## Supplied information
++++

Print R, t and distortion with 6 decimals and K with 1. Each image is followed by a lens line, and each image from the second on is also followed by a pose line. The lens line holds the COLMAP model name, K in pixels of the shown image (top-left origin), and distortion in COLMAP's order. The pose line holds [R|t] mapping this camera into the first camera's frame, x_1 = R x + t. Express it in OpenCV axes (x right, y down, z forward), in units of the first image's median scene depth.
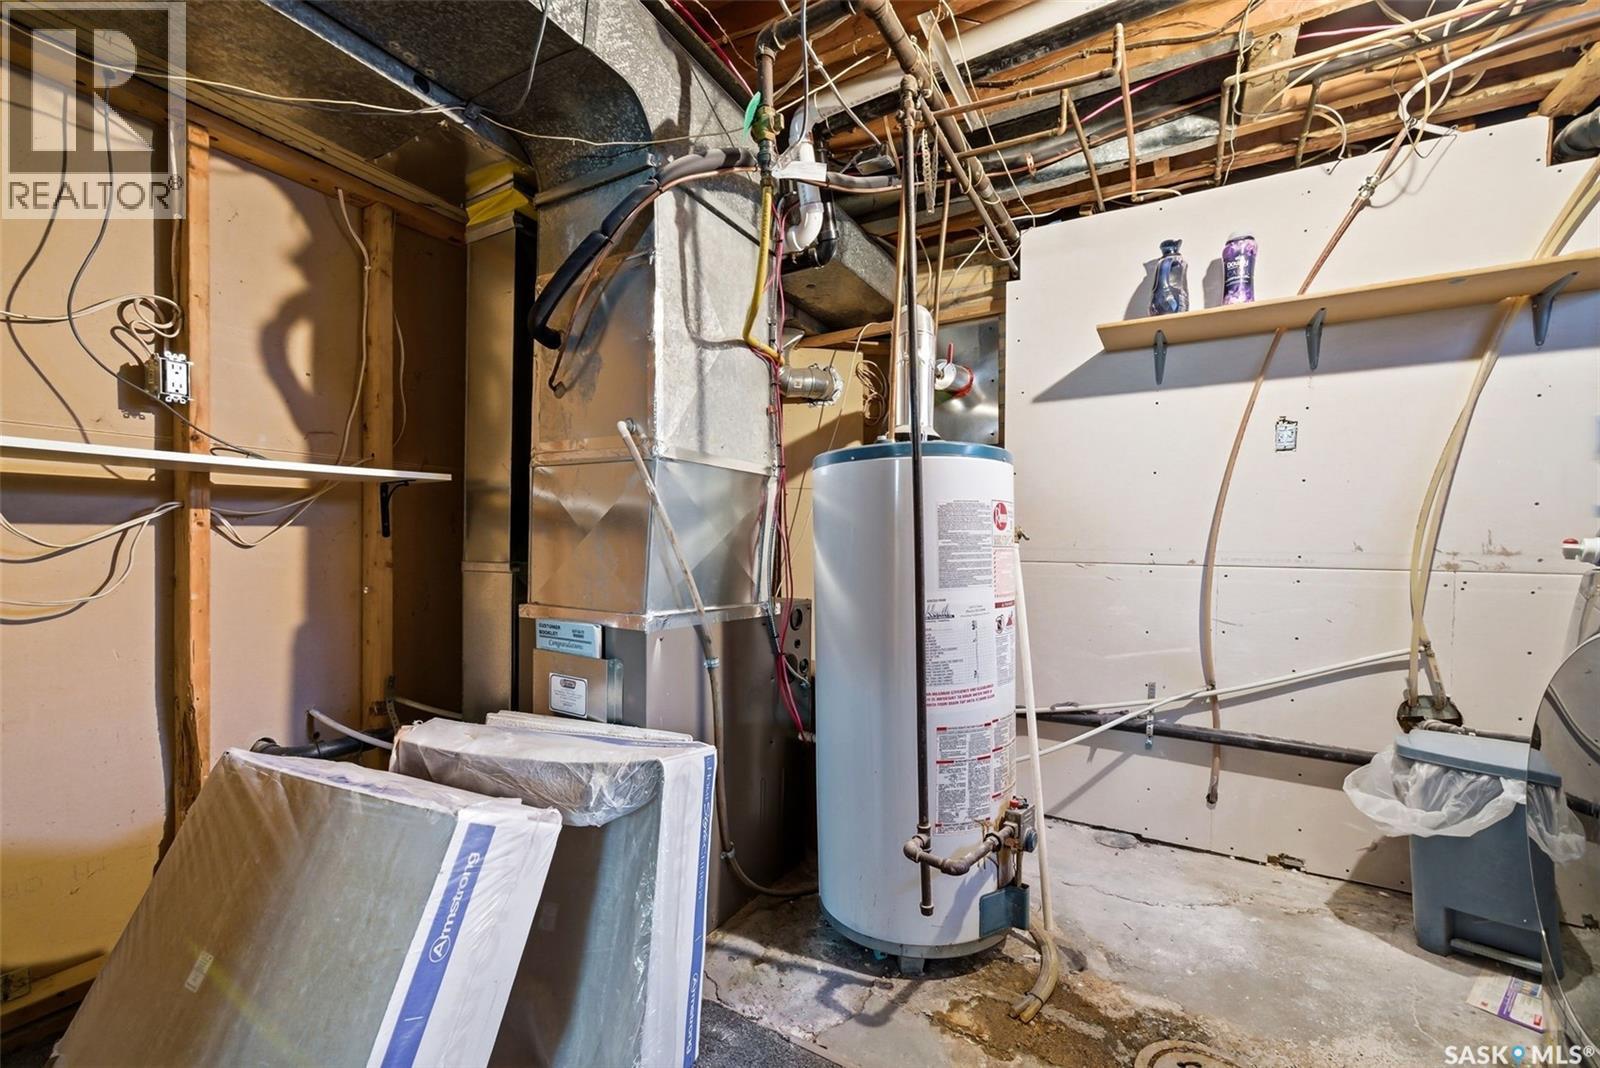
lens RADIAL K [[654.9, 0, 800.0], [0, 654.9, 534.0], [0, 0, 1]] dist [-0.000027, -0.000012]
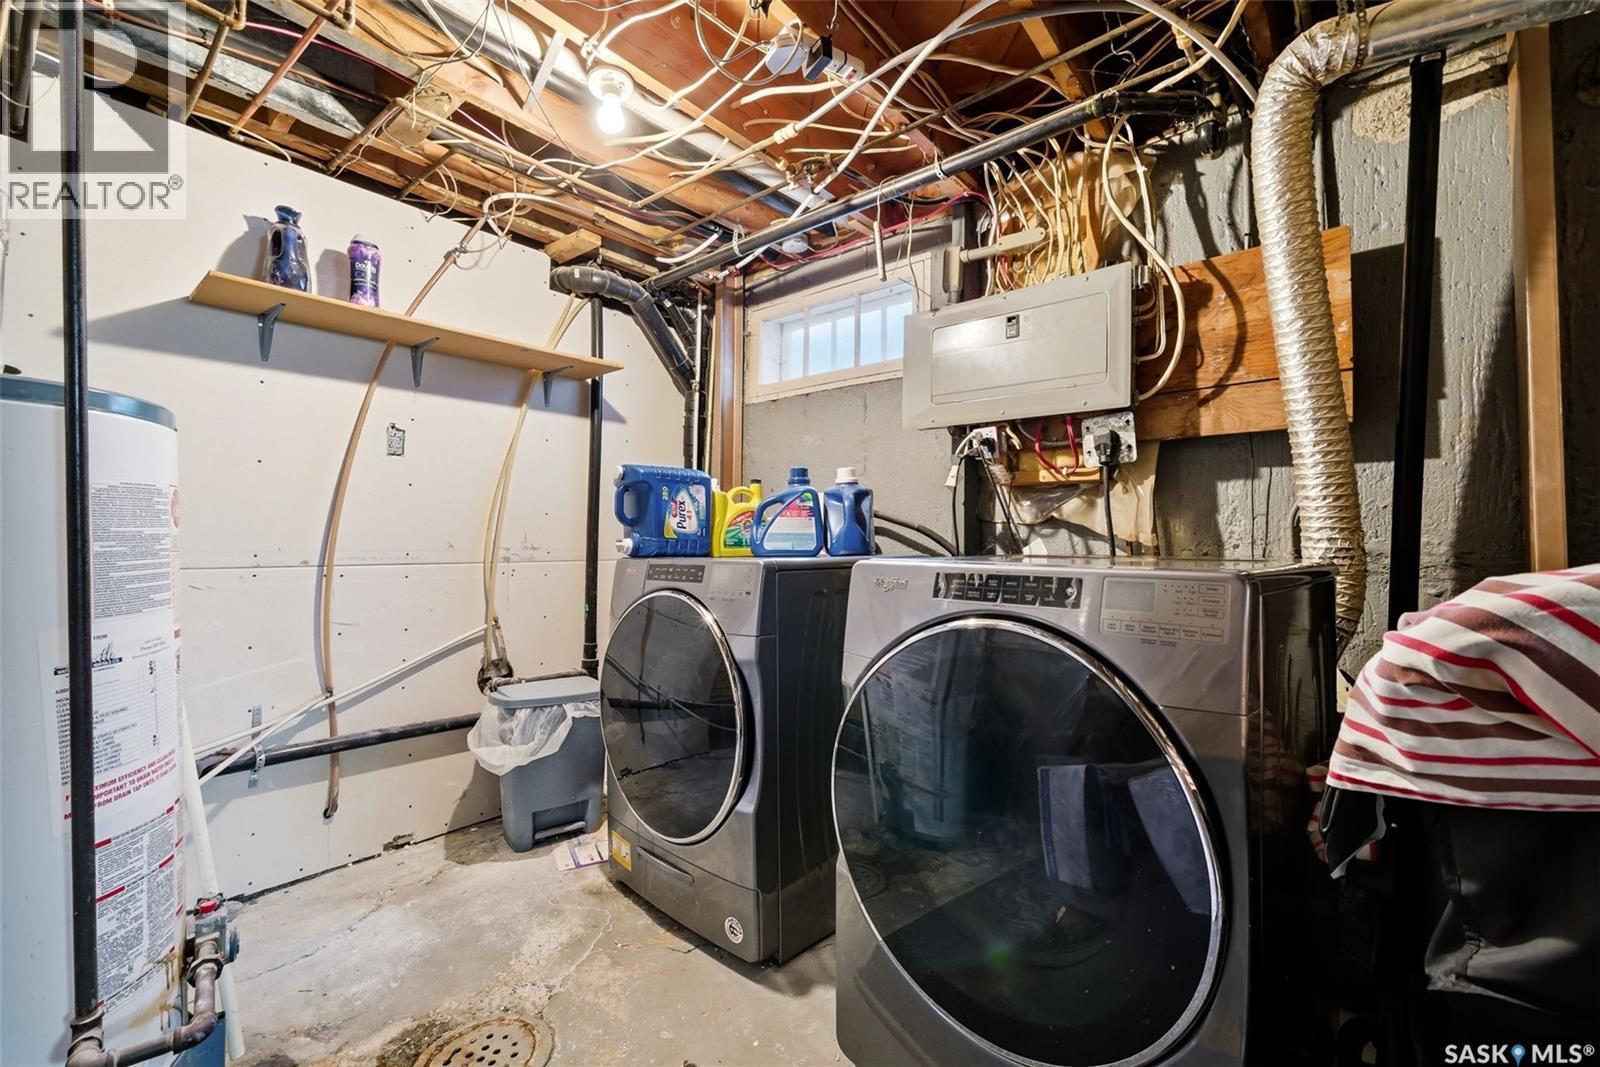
lens RADIAL K [[654.9, 0, 796.9], [0, 654.9, 500.9], [0, 0, 1]] dist [0.009805, 0.000547]
pose [[0.193313, 0.055065, 0.979591, -0.202744], [-0.013285, 0.998479, -0.053505, -0.004086], [-0.981047, -0.002670, 0.193751, 0.153872]]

++++

## Problem description
Reproduce every line above verbatim, but omit the pictures from your copy.

## Written solution
Print R, t and distortion with 6 decimals and K with 1. Each image is followed by a lens line, and each image from the second on is also followed by a pose line. The lens line holds the COLMAP model name, K in pixels of the shown image (top-left origin), and distortion in COLMAP's order. The pose line holds [R|t] mapping this camera into the first camera's frame, x_1 = R x + t. Express it in OpenCV axes (x right, y down, z forward), in units of the first image's median scene depth.
lens RADIAL K [[654.9, 0, 800.0], [0, 654.9, 534.0], [0, 0, 1]] dist [-0.000027, -0.000012]
lens RADIAL K [[654.9, 0, 796.9], [0, 654.9, 500.9], [0, 0, 1]] dist [0.009805, 0.000547]
pose [[0.193313, 0.055065, 0.979591, -0.202744], [-0.013285, 0.998479, -0.053505, -0.004086], [-0.981047, -0.002670, 0.193751, 0.153872]]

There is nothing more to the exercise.